Dos personas comen exactamente lo mismo. Sus cuerpos hacen cosas completamente distintas con esa comida.

Has ajustado tu dieta. Has contado calorías, has reducido, has sustituido ingredientes. Y los resultados no se corresponden con el esfuerzo, por lo que te preguntas en silencio qué falla en ti.

Tal vez no falle nada. Quizá tu metabolismo simplemente está registrando más información que la de tu menú.

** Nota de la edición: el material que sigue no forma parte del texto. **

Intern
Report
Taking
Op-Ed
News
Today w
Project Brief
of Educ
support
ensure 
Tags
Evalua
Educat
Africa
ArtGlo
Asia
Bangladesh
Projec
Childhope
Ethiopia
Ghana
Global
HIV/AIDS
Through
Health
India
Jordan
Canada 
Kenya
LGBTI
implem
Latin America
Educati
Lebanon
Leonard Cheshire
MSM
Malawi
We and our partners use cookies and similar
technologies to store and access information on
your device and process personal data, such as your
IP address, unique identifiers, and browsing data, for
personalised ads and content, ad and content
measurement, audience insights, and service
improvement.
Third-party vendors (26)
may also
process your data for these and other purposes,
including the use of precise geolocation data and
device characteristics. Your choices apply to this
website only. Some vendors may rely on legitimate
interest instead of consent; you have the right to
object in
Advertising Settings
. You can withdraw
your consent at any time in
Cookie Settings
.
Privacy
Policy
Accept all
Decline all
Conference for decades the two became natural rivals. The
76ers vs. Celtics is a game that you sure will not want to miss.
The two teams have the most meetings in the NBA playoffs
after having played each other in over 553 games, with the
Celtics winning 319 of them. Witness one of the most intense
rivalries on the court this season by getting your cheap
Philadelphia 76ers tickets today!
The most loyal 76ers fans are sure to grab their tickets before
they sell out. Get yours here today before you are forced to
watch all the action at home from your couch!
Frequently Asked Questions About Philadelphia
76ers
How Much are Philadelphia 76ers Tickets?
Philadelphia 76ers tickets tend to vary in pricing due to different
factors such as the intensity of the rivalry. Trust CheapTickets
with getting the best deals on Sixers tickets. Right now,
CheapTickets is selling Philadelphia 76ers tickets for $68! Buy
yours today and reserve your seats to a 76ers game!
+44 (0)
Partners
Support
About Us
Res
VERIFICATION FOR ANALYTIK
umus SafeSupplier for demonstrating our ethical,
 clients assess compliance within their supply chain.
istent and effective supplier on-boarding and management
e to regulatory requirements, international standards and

Esto es lo que he notado trabajando codo con codo con médicos durante años: las decisiones energéticas del cuerpo toman en cuenta el sueño, el estrés, el movimiento y el estado de ánimo, no solo los alimentos. Un cuerpo que ha dormido mal almacena de forma distinta. Un cuerpo estresado gasta de forma distinta.

El metabolismo no es tanto un horno como un contable. Y los contables lo ajustan todo cuando perciben incertidumbre.

El estrés crónico le dice al contable: conserva las reservas. Dormir poco le dice: encuentra energía rápida (y suele ser azúcar, a mitad de la tarde). El plato se lleva la culpa de lo que en realidad está ocurriendo en la sala de juntas.

¿Qué se le está comunicando a tu cuerpo, aparte de lo que le estás dando de comer?

Hoy

Come una vez sin tener una pantalla delante. Solo eso. La digestión empieza con la atención: el cuerpo procesa las comidas en calma de un modo muy distinto a las comidas hechas durante una emboscada.

Un cambio de peso inexplicable, una sed constante o los bajones repentinos de energía merecen análisis de sangre y la visita a un médico. La sabiduría también incluye hacerse pruebas.